EXERCISE GOAL: Reproduce the lines of the records verbatim, from the first line through the line containing "var sketch = newSketch(context, id", both ends included.

THE DATA:

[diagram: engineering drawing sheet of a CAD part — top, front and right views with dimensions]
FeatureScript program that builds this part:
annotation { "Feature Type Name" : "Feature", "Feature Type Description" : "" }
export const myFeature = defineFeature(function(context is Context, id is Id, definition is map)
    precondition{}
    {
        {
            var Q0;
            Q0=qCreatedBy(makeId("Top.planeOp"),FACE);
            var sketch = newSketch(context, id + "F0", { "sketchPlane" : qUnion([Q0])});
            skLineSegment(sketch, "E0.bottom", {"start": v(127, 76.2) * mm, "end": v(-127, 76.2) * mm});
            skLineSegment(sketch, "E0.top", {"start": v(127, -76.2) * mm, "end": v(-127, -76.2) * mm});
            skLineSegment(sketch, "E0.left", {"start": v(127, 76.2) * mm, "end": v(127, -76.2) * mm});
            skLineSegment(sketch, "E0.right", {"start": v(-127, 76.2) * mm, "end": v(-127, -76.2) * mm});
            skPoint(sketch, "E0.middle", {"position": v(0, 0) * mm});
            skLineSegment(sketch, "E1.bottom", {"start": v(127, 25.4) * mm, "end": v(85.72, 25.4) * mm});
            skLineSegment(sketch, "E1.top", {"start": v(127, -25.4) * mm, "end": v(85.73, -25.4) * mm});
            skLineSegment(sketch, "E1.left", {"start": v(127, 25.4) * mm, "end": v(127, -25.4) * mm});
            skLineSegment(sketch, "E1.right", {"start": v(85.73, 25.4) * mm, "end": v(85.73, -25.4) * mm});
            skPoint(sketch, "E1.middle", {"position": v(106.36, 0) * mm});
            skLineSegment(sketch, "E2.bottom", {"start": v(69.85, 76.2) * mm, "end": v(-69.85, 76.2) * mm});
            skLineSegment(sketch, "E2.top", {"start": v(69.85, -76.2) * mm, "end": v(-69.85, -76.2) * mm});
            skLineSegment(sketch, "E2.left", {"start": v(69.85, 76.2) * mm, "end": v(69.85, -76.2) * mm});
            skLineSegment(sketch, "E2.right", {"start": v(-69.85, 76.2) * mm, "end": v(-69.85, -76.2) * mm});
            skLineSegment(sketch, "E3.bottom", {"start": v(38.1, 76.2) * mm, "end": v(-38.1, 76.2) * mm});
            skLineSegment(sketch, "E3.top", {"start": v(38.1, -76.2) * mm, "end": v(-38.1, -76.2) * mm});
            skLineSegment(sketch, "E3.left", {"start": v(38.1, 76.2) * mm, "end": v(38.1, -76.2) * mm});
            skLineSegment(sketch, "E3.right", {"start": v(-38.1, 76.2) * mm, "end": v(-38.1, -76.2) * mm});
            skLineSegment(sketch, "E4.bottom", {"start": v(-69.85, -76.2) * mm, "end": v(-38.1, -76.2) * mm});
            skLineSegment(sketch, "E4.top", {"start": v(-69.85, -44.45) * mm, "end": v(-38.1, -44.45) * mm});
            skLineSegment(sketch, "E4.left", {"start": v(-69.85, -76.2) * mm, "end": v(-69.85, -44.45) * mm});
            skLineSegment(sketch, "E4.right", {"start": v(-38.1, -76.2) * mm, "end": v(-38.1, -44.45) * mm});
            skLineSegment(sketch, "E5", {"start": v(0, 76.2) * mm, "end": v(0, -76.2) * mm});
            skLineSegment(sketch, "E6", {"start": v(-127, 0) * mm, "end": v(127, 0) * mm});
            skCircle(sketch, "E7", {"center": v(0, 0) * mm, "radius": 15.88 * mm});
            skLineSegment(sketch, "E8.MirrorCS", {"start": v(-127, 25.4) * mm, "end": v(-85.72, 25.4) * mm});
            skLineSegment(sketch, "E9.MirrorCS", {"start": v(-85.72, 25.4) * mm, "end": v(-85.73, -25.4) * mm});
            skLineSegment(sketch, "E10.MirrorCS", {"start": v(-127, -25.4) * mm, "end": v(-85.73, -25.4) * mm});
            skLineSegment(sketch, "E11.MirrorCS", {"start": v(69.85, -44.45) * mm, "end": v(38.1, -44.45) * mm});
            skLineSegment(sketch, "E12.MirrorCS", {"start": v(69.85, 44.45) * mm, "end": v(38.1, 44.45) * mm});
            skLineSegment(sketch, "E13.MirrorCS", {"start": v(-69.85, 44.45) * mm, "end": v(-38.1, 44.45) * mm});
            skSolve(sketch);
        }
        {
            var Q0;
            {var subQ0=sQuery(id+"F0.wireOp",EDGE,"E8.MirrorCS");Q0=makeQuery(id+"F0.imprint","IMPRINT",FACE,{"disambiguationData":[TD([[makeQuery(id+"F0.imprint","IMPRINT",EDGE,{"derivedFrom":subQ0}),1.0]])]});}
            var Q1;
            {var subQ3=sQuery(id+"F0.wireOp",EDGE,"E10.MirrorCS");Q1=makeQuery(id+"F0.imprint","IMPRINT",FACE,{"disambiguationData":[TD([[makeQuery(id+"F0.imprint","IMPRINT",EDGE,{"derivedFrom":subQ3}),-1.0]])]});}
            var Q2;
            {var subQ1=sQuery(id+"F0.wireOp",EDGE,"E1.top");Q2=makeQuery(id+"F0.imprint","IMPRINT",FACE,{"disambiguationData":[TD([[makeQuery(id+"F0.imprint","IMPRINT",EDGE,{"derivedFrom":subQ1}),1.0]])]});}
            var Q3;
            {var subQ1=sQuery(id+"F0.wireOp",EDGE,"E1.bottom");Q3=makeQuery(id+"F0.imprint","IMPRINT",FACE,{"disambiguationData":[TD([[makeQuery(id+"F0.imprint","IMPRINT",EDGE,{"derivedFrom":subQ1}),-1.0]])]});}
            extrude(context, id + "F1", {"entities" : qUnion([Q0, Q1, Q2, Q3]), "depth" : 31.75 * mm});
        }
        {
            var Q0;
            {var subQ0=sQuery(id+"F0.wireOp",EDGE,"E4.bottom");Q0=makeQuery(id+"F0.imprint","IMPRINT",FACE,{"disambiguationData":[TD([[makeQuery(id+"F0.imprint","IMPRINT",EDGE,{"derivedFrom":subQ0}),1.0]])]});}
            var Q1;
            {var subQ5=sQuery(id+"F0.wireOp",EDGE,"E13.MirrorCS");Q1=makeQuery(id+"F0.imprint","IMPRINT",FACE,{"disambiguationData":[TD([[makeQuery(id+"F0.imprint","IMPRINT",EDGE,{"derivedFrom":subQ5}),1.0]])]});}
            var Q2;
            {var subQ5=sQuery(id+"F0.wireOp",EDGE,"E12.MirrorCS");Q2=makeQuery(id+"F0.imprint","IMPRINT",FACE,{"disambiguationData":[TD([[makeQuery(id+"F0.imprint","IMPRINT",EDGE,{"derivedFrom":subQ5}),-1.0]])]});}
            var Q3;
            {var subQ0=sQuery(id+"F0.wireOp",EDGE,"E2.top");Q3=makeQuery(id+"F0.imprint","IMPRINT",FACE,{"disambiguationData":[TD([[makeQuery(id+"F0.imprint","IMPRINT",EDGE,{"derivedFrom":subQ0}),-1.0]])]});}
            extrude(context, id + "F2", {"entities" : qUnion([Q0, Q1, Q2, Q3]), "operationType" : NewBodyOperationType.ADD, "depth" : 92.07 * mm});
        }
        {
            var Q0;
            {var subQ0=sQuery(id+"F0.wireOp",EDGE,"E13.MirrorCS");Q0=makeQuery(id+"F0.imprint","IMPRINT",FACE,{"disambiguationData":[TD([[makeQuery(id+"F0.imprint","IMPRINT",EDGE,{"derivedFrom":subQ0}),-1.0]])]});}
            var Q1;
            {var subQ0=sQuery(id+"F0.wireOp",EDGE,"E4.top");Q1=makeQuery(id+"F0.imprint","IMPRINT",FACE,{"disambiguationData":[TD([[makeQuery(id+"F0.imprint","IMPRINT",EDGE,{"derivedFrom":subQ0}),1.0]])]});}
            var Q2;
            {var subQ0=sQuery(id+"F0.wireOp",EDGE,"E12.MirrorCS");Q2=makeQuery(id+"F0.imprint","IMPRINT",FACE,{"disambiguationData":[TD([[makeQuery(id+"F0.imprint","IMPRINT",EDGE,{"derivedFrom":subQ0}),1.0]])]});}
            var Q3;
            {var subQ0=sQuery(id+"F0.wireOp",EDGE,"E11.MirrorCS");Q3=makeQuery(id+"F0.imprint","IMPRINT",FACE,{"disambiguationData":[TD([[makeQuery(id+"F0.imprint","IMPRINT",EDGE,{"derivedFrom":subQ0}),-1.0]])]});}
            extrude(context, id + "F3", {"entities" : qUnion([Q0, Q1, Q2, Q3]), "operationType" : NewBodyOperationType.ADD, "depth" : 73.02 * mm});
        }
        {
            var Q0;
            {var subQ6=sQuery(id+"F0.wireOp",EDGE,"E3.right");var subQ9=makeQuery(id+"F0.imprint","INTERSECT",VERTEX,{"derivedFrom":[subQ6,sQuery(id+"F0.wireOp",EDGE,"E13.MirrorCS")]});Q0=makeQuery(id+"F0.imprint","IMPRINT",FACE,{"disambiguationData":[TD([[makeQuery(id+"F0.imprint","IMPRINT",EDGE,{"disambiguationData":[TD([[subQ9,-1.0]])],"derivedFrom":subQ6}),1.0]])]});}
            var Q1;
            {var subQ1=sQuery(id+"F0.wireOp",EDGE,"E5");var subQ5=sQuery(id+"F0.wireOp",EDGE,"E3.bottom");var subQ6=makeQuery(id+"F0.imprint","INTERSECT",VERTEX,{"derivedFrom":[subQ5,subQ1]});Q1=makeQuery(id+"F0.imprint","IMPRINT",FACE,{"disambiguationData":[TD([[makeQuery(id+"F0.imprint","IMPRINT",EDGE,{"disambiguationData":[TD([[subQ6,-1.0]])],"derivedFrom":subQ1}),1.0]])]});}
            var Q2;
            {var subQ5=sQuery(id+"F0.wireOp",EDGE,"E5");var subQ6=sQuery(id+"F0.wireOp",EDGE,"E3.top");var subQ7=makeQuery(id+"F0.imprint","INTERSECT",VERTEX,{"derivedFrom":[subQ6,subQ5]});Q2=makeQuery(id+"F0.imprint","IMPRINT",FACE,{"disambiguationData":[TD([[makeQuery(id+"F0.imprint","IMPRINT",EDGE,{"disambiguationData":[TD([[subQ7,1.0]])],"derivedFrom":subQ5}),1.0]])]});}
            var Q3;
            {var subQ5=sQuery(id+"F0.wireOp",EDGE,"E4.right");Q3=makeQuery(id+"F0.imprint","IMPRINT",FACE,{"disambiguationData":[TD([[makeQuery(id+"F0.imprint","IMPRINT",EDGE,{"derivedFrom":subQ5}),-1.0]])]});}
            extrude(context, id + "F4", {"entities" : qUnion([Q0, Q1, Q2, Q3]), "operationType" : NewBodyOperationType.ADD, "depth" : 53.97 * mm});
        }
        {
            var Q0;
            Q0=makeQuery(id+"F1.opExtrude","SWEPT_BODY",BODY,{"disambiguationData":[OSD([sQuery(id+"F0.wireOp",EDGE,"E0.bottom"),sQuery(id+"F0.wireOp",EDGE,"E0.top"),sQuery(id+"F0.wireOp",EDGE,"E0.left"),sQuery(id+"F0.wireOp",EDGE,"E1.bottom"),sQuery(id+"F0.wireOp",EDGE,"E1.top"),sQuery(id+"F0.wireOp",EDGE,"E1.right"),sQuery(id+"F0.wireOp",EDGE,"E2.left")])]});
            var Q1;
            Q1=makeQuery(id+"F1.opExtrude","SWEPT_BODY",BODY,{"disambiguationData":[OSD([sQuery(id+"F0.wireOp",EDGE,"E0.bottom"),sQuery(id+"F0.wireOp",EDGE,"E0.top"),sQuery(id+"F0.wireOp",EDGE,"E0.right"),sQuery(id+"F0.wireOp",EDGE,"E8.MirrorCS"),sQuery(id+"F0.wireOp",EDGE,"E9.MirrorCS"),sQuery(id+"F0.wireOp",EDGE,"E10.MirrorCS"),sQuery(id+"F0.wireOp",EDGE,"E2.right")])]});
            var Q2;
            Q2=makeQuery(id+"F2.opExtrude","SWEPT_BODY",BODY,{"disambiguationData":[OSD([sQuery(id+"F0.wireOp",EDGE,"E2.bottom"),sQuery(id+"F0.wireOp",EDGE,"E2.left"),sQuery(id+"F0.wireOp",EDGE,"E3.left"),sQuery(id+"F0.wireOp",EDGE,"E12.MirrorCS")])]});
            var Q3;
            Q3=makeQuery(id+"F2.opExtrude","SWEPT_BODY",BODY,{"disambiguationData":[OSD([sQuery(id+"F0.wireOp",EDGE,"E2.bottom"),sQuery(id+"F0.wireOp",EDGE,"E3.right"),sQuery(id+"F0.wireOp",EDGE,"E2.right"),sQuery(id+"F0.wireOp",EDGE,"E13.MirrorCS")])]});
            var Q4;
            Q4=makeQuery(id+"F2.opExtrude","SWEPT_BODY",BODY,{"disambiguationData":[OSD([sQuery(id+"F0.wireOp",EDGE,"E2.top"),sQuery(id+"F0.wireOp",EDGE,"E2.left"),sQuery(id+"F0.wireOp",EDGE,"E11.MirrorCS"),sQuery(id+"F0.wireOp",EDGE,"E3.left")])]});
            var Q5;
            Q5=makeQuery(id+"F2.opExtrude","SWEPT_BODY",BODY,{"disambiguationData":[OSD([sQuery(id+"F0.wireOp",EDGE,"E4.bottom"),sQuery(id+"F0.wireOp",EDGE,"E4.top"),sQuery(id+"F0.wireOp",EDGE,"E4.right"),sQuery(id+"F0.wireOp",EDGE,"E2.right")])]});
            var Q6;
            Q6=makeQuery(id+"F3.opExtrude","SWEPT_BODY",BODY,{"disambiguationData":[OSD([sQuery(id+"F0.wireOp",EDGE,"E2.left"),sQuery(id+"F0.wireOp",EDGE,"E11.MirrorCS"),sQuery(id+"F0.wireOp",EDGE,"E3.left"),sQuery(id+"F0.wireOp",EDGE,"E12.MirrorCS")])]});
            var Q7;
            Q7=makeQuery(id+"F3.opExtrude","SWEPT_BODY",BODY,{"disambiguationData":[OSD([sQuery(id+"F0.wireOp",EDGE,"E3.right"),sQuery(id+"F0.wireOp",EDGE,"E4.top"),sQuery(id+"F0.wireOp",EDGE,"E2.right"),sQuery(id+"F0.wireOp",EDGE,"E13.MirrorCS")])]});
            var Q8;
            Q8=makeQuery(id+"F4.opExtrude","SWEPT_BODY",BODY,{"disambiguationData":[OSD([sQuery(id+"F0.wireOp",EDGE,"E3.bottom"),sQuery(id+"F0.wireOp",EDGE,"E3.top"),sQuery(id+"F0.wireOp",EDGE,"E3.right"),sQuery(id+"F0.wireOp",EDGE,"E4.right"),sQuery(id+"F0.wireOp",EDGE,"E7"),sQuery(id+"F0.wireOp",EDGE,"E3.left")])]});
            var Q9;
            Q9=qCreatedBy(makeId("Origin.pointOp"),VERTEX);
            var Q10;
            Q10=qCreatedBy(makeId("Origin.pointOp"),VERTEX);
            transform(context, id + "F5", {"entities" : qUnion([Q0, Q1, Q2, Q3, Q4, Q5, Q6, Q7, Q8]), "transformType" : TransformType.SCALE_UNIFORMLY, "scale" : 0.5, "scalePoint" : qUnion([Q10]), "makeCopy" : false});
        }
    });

CORRECT OUTPUT:
[diagram: engineering drawing sheet of a CAD part — top, front and right views with dimensions]
FeatureScript program that builds this part:
annotation { "Feature Type Name" : "Feature", "Feature Type Description" : "" }
export const myFeature = defineFeature(function(context is Context, id is Id, definition is map)
    precondition{}
    {
        {
            var Q0;
            Q0=qCreatedBy(makeId("Top.planeOp"),FACE);
            var sketch = newSketch(context, id + "F0", { "sketchPlane" : qUnion([Q0])});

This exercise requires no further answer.